Ele destacou o trabalho intenso da SBPC Congresso Nacional, em parceria com outras entidades científicas, na luta pela ciência brasileira, para que os governantes e os parlamentares vejam a ciência como uma área estratégica, principalmente nos momentos de crise econômica. “Não podemos concordar com os cortes drásticos nos recursos para ciência e tecnologia que vemos nesse país”, argumentou.

 

Neste ano de eleições, a SBPC está com um projeto de realizar por todo o Brasil Seminários Temáticos para discutir com profissionais de diversas áreas as principais propostas para políticas de ciência e tecnologia a serem levadas aos candidatos do Executivo, tanto do nível federal quanto do estadual, bem como do Legislativo. Moreira conclamou os participantes do evento a se envolverem com este projeto, para fazer com que, de fato, a ciência e educação sejam elementos centrais para o desenvolvimento do País. “Queremos a participação dos jovens e dos professores e pesquisadores nessas atividades, pois são eles que podem fazer a diferença. Precisamos acender os sentimentos de ânimo e de união para podermos lutar coletivamente.”

 

Novas ideias

 

O presidente da SBPC comemorou o envolvimento da comunidade com o evento, que já conta com quase duas mil pessoas inscritas nas atividades programadas – palestras, mesas redondas, oficinas, exposição de ciência e tecnologia para estudantes, professores, adultos e crianças. “Isto é um sucesso e reflete o empenho do Instituto Federal para garantir a participação intensa dos jovens nas atividades”, disse.

 

Segundo Moreira, a participação dos jovens é fundamental para o avanço da ciência e de outras áreas no País, contribuindo com ideias novas e com ações. “Nós precisamos de ideias. É fundamental que os jovens participem mais, critiquem mais a nossa geração, proponham mais. Porque a palavra inovação depende de ideias novas.”

 

Ele deu como exemplo a ideia sobre a criação de um instituto de pesquisa sobre o Cerrado. “O País tem que pensar no seu conjunto. Esta é uma região que enfrenta muitos desafios, de degradação ambiental, de problemas sociais. E todas essas questões perpassam a ciência.

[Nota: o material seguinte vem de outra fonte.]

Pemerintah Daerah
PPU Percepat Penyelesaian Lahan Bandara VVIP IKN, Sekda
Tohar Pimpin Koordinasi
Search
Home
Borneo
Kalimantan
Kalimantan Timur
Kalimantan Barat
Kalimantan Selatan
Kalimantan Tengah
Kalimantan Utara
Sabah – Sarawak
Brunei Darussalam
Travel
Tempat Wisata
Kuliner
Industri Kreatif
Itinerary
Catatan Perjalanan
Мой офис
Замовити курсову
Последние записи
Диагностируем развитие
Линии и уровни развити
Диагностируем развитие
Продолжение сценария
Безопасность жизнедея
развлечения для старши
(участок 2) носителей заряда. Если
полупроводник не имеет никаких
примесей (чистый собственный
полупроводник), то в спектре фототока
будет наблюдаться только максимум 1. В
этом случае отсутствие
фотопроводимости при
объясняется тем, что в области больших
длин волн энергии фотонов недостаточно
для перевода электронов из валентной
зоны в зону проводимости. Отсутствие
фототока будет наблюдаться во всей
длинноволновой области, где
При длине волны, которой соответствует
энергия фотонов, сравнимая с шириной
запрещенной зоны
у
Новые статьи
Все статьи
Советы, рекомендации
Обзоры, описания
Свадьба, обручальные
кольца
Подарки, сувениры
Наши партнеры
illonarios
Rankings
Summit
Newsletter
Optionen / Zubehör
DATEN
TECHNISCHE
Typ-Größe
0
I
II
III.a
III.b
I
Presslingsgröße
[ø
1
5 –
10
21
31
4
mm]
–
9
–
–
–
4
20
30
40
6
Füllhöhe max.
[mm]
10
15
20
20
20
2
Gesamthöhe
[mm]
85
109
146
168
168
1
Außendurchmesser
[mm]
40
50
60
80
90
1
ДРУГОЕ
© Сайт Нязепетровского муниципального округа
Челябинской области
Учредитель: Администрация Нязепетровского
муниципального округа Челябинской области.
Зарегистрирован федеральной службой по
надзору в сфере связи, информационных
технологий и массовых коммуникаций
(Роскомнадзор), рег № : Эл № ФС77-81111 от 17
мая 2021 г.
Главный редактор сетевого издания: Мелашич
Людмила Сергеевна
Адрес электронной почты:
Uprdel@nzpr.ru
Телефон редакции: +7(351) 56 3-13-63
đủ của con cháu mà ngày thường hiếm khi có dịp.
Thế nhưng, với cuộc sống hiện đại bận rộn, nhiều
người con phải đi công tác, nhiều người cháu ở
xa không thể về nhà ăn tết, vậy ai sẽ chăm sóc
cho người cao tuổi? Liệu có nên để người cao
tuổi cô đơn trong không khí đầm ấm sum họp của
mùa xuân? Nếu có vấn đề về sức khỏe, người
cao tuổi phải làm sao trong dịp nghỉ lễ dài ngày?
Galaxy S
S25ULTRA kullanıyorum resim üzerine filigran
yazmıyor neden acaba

Temos desafios no País e essa Reunião Regional tem como objetivo discutir os desafios do Cerrado. De como a ciência e a inovação podem colaborar para o crescimento econômico, o desenvolvimento sustentável e a sociedade. Queremos novas proposições, novas ideias, para fazer uma Reunião Regional mais participativa. Afinal, nós temos institutos nacionais que pesquisam os biomas brasileiros – o Inpa, que pesquisa a Amazônia, o Insa, que pesquisa o semiárido, o Inma, que pesquisa a Mata Atlântica, – por que não temos o Instituto Nacional do Cerrado?”, questionou, propondo encaminhar as questões que surgirem no evento aos órgãos competentes e seus representantes.

 

Moreira ressaltou que recentemente, em fevereiro, o Marco Legal da Ciência, Tecnologia e Inovação teve sua regulamentação publicada e agora essa lei está pronta para ser implementada em todo o Brasil, reduzindo a burocracia e flexibilizando o fazer ciência e tecnologia. A lei deve facilitar a relação das instituições de pesquisa com o sistema produtivo, incentivando a inovação no País.

 

“Mas esse Marco Legal precisa ser adotado pelas instituições, pelos governos locais e pelas empresas. E deve ser avaliado o seu funcionamento para ser aprimorado”, salientou, e acrescentou: “Se queremos ter um país desenvolvido, precisamos pensar também em projetos mobilizadores para a nação. Vamos participar intensamente desse evento. Tragam suas ideias! São essas ideias que trarão mudanças”, concluiu.